--- EXCERPTED DATA ---

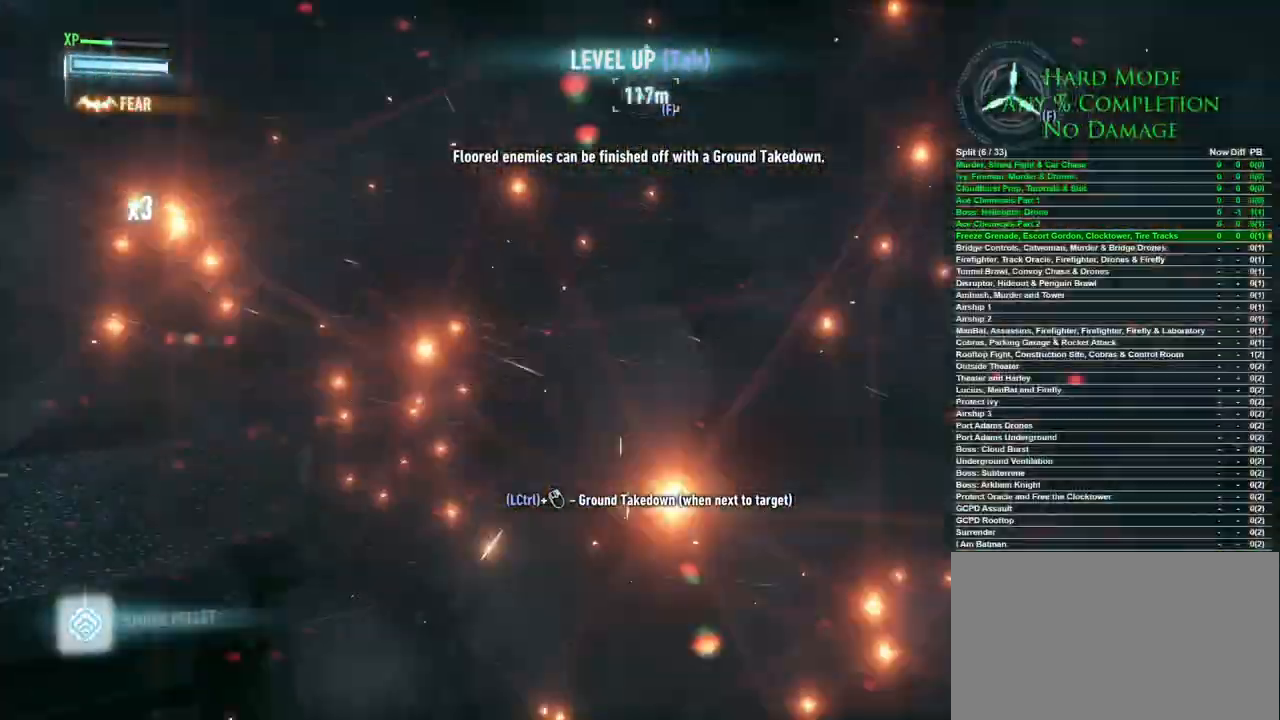
{"keys": [], "mouse": [], "events": [[100, "w", "down"], [383, "d", "up"], [433, "w", "up"]]}
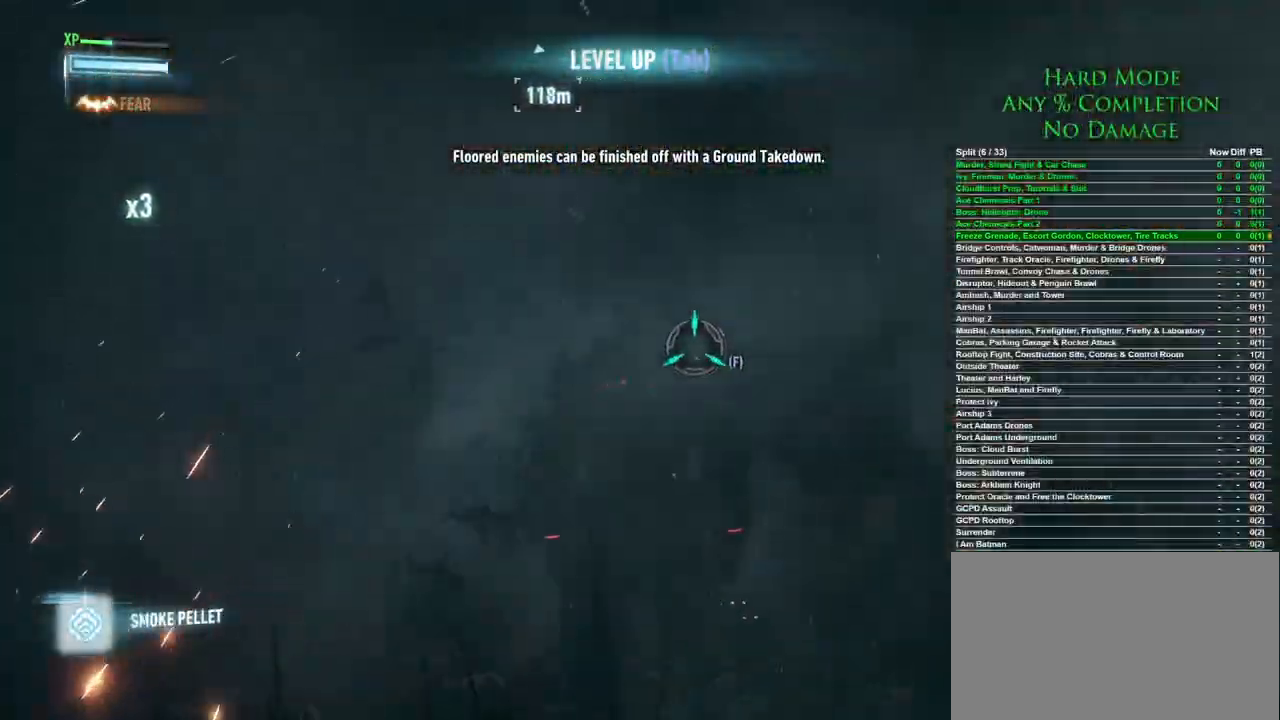
{"keys": [], "mouse": [], "events": [[67, "f", "down"], [167, "f", "up"]]}
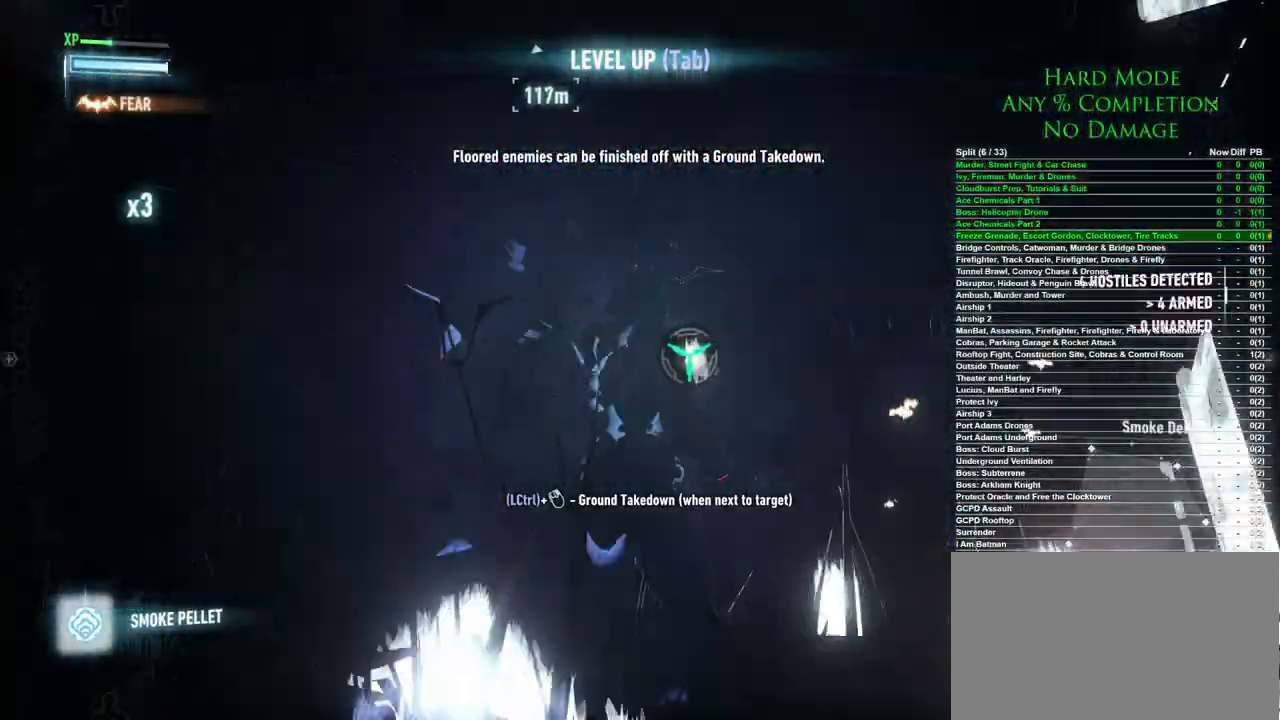
{"keys": ["w"], "mouse": [], "events": [[183, "w", "down"]]}
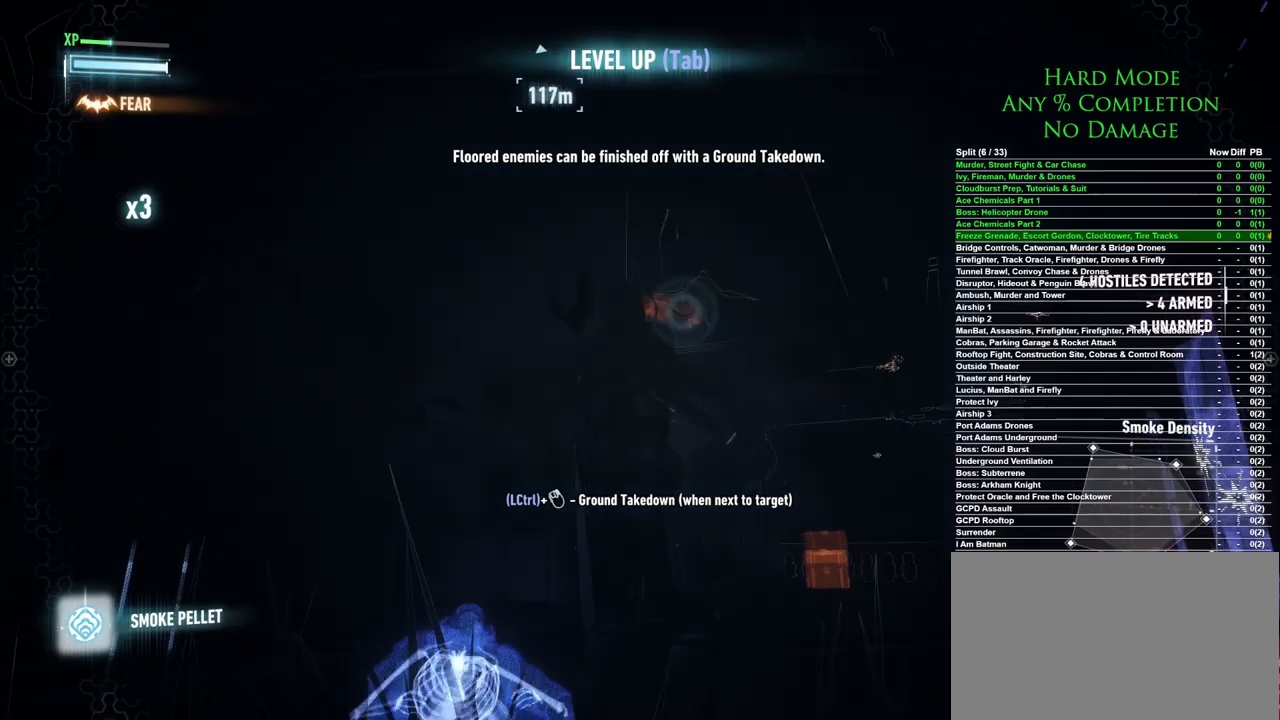
{"keys": ["w"], "mouse": [], "events": []}
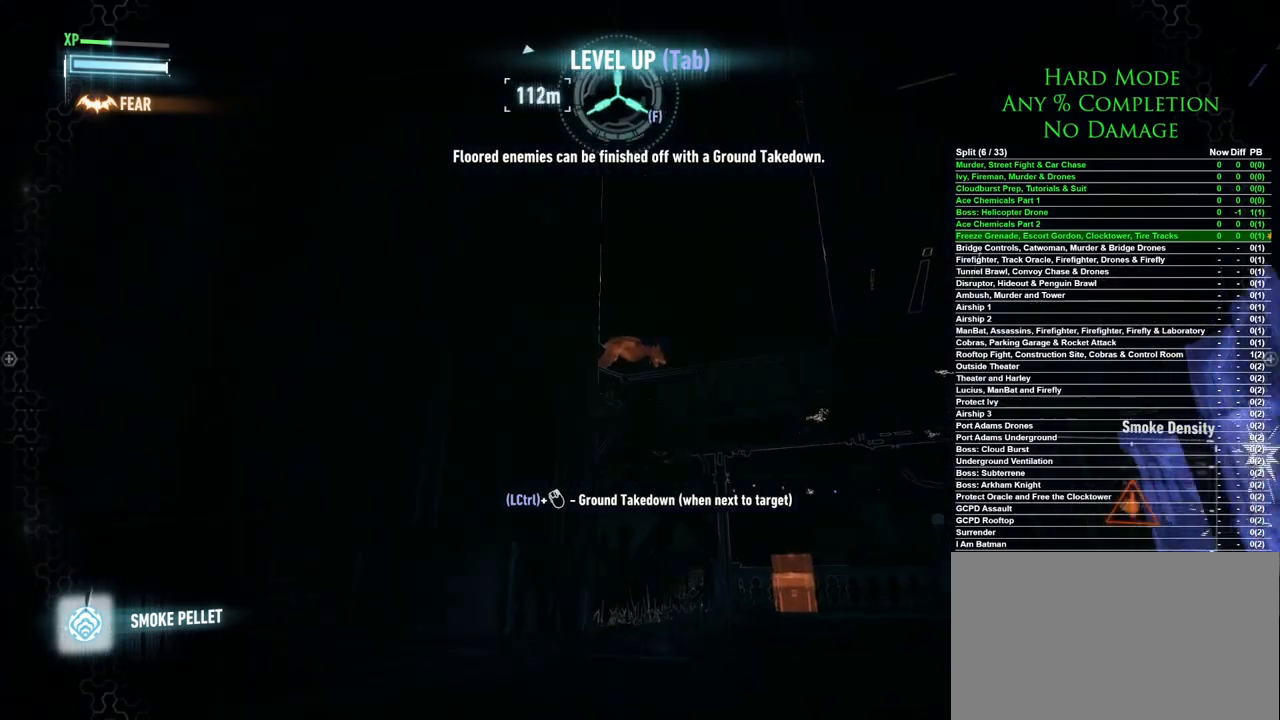
{"keys": ["w"], "mouse": [], "events": []}
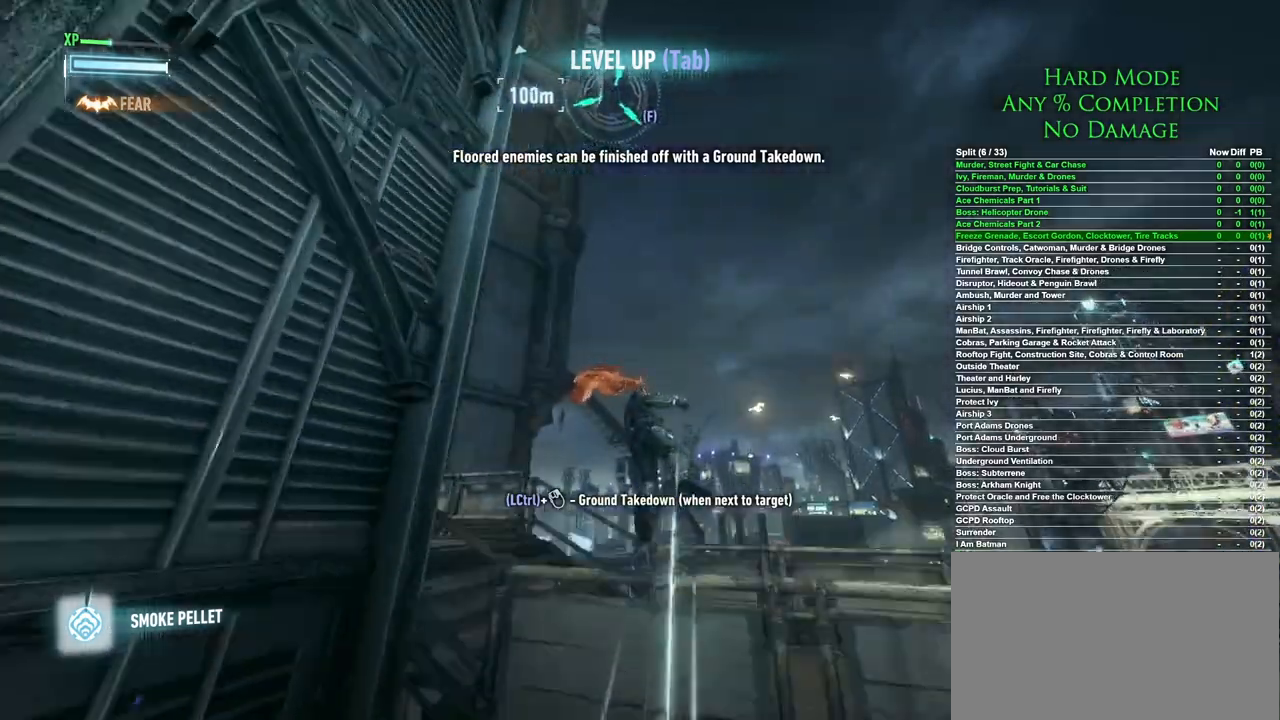
{"keys": ["w"], "mouse": [], "events": []}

---

Every line above that holds the word "down" is to be found and copied.

{"keys": [], "mouse": [], "events": [[100, "w", "down"], [383, "d", "up"], [433, "w", "up"]]}
{"keys": [], "mouse": [], "events": [[67, "f", "down"], [167, "f", "up"]]}
{"keys": ["w"], "mouse": [], "events": [[183, "w", "down"]]}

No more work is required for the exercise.